One more clarification: is the forceTrust flag meant to be used with the ssl flag, or instead of it?
I can connect when I specify just forceTrust=1 but not with both forceTrust=1 and ssl=1. But if I specify just forceTrust=1, am I still establishing an SSL connection?
To put it another way, does forceTrust=1 mean "connect with SSL, and tell Java to trust the cert", or does it mean "tell Java to trust the cert and connect with SSL only if I also set ssl=1"?
Background: The reason I ask is that they did get a signed certificate yesterday, but I still can't connect when I set ssl=1.
(I can connect with just forceTrust=1, but not with just ssl=1, and not with both forceTrust=1 and ssl=1.)

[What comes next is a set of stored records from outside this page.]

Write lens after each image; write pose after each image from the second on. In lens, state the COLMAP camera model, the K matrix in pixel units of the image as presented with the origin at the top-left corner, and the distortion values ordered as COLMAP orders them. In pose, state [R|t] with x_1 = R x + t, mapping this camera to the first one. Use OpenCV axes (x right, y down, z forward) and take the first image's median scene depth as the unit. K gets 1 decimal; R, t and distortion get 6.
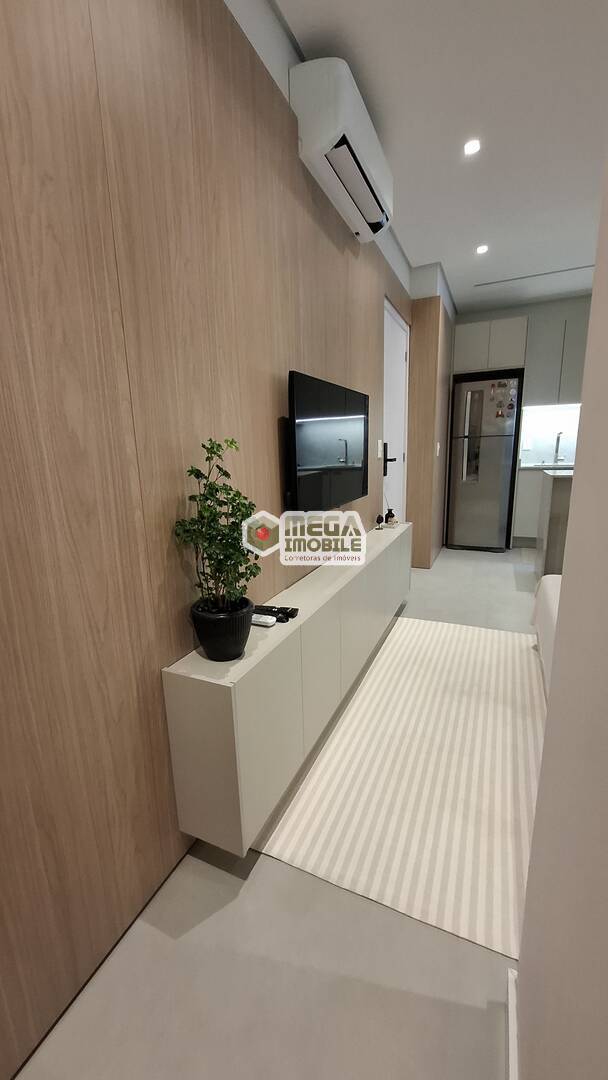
lens RADIAL K [[429.7, 0, 290.1], [0, 429.7, 541.8], [0, 0, 1]] dist [-0.005678, 0.001328]
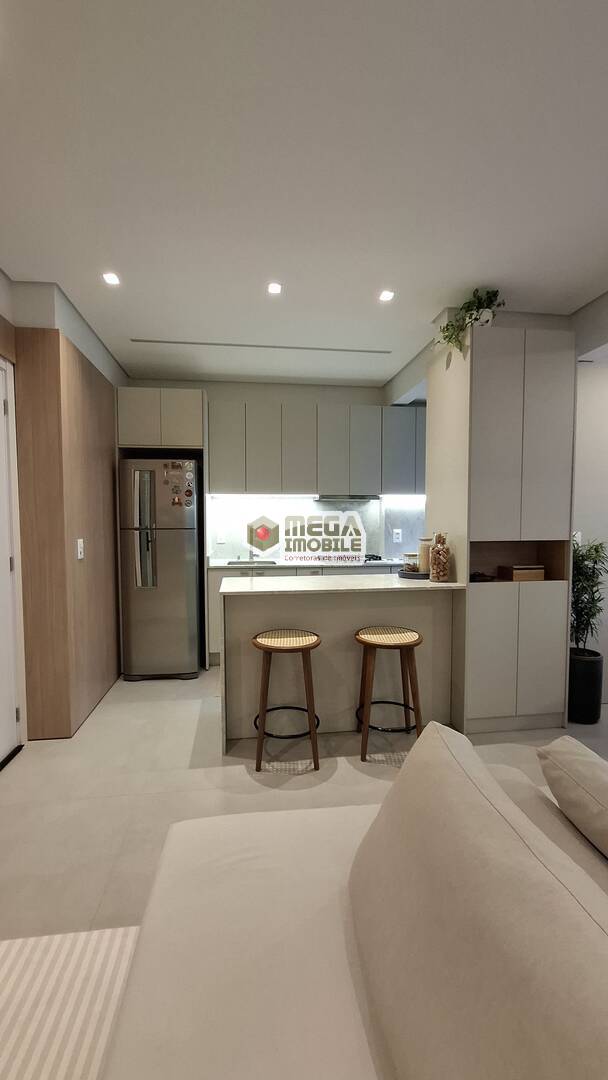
lens RADIAL K [[429.7, 0, 295.1], [0, 429.7, 541.8], [0, 0, 1]] dist [-0.005678, 0.001328]
pose [[0.841867, -0.000279, 0.539685, 0.247497], [0.092784, 0.985185, -0.144227, -0.092004], [-0.531650, 0.171494, 0.829420, 0.246281]]
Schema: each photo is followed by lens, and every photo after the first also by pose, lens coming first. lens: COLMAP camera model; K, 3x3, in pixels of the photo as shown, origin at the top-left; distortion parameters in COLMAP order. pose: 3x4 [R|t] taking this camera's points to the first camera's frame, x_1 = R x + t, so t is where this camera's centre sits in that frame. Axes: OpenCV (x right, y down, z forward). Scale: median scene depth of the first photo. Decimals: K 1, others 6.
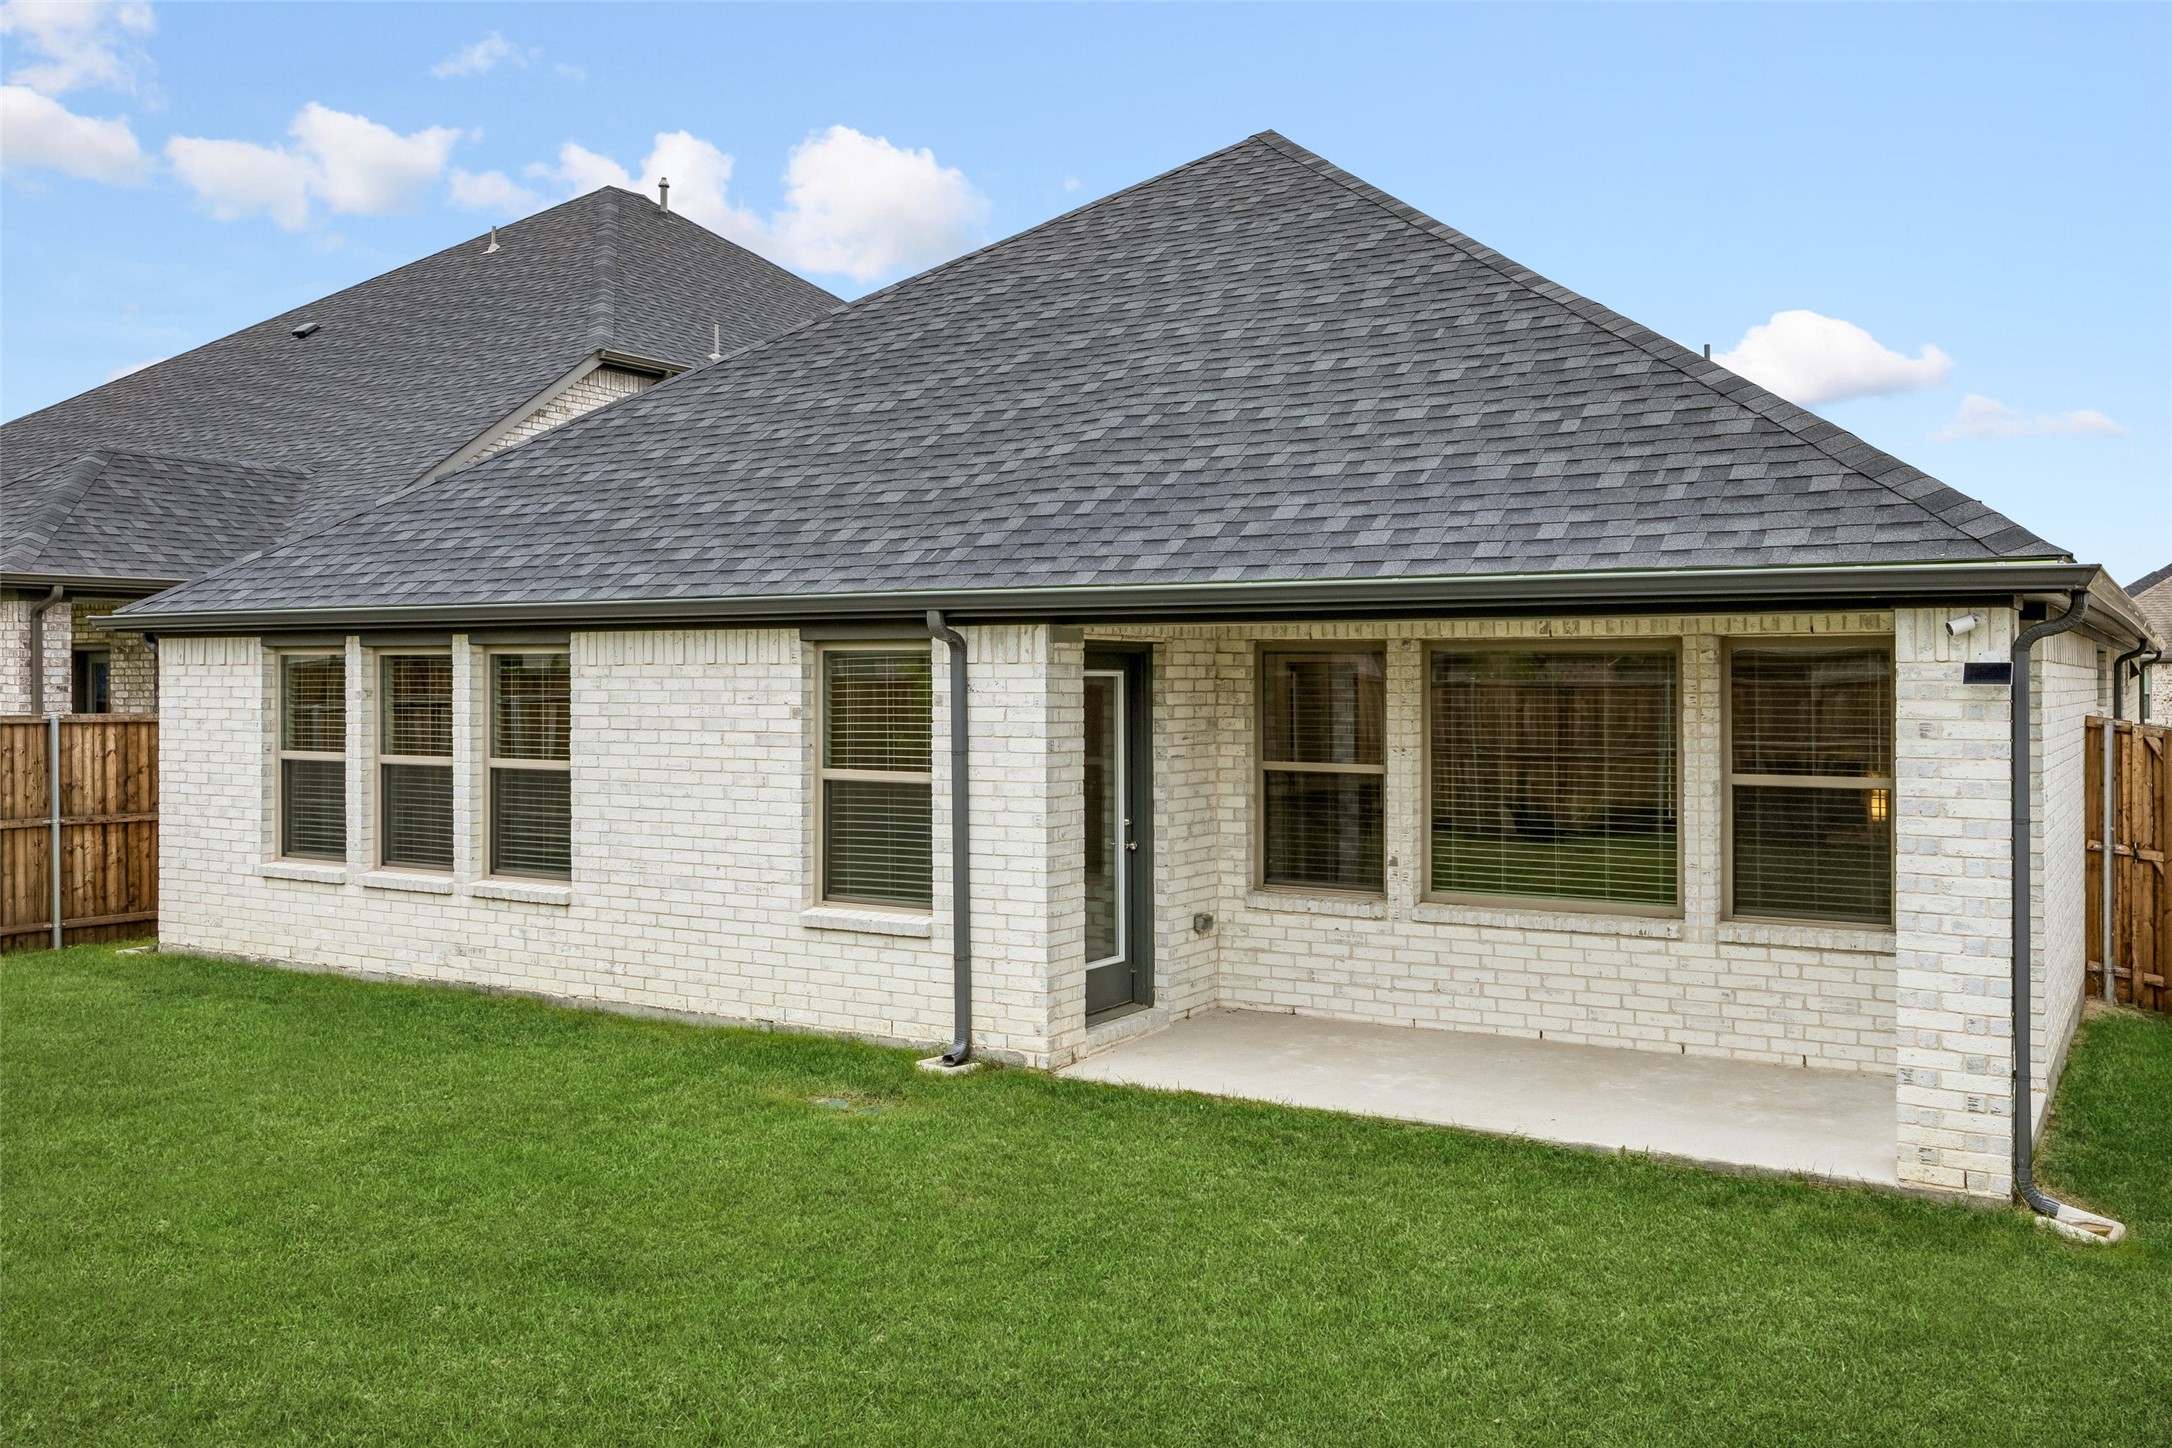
lens RADIAL K [[1899.6, 0, 1084.8], [0, 1899.6, 772.6], [0, 0, 1]] dist [-0.017292, 0.029085]
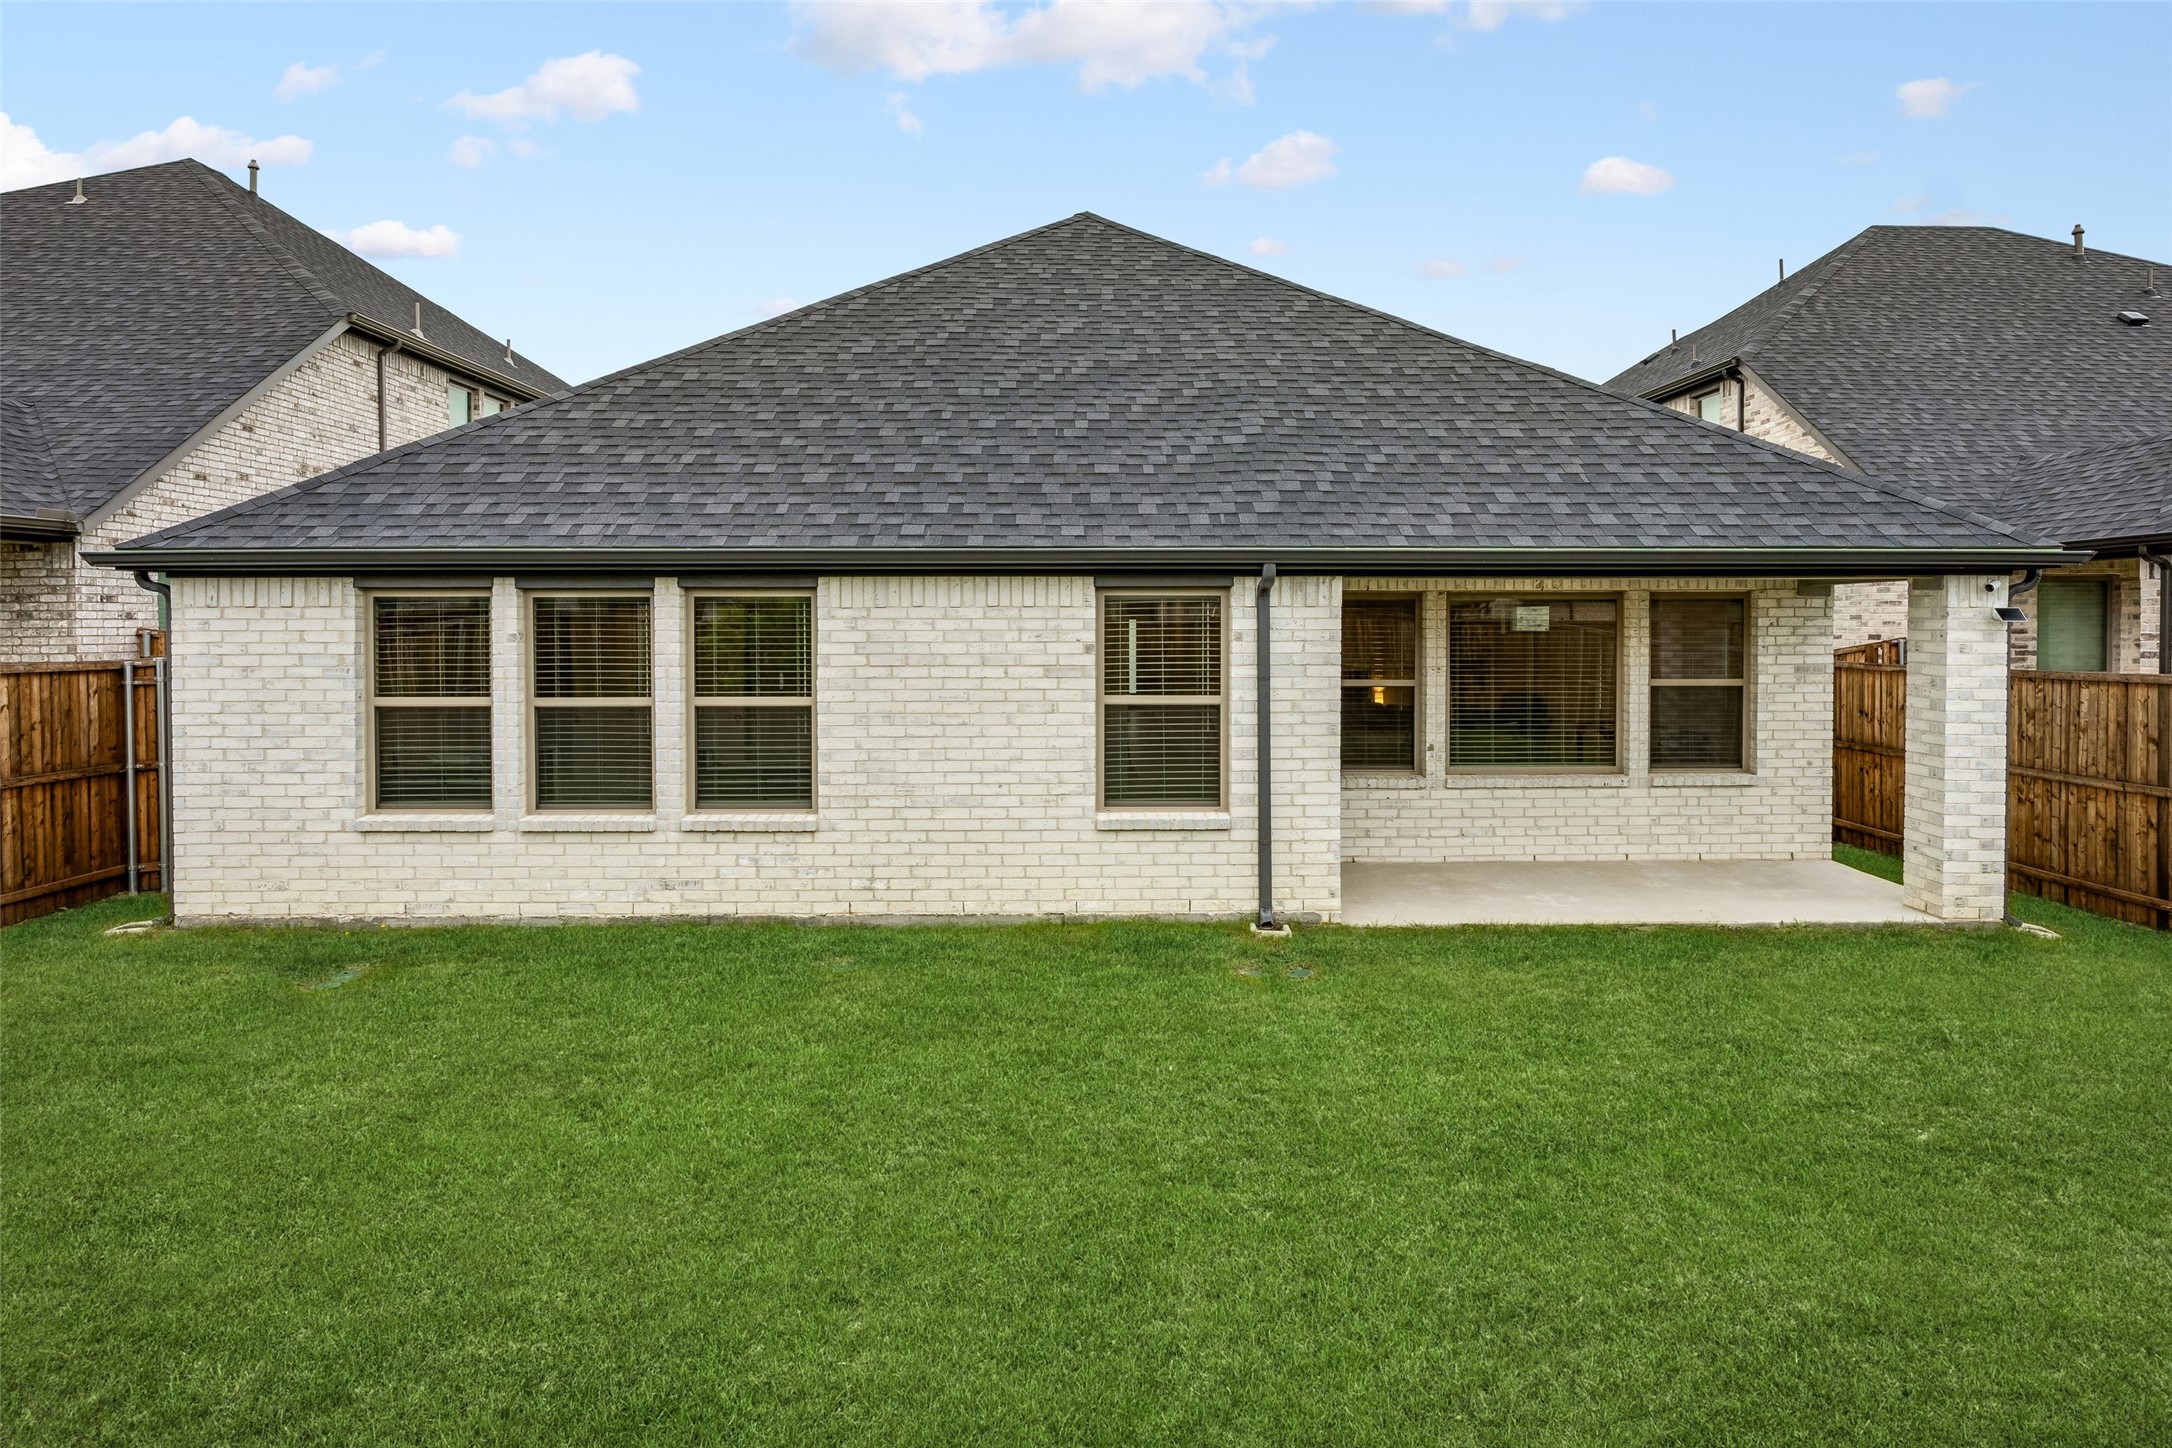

I'm not sure if the problem is that they haven't configured the certificate correctly (we've already had some issues with this), or if it's because the cert was issued by GoDaddy. (I found a whole bunch of articles from 2014 stating that newer GoDaddy certs are not in the java cert store, but it looks like that may have been fixed, so I don't know if that's actually relevant.)
The client needs to start using the email functionality very soon, so if just forceTrust=1 is a secure connection, I'd like to enable that while we troubleshoot the rest.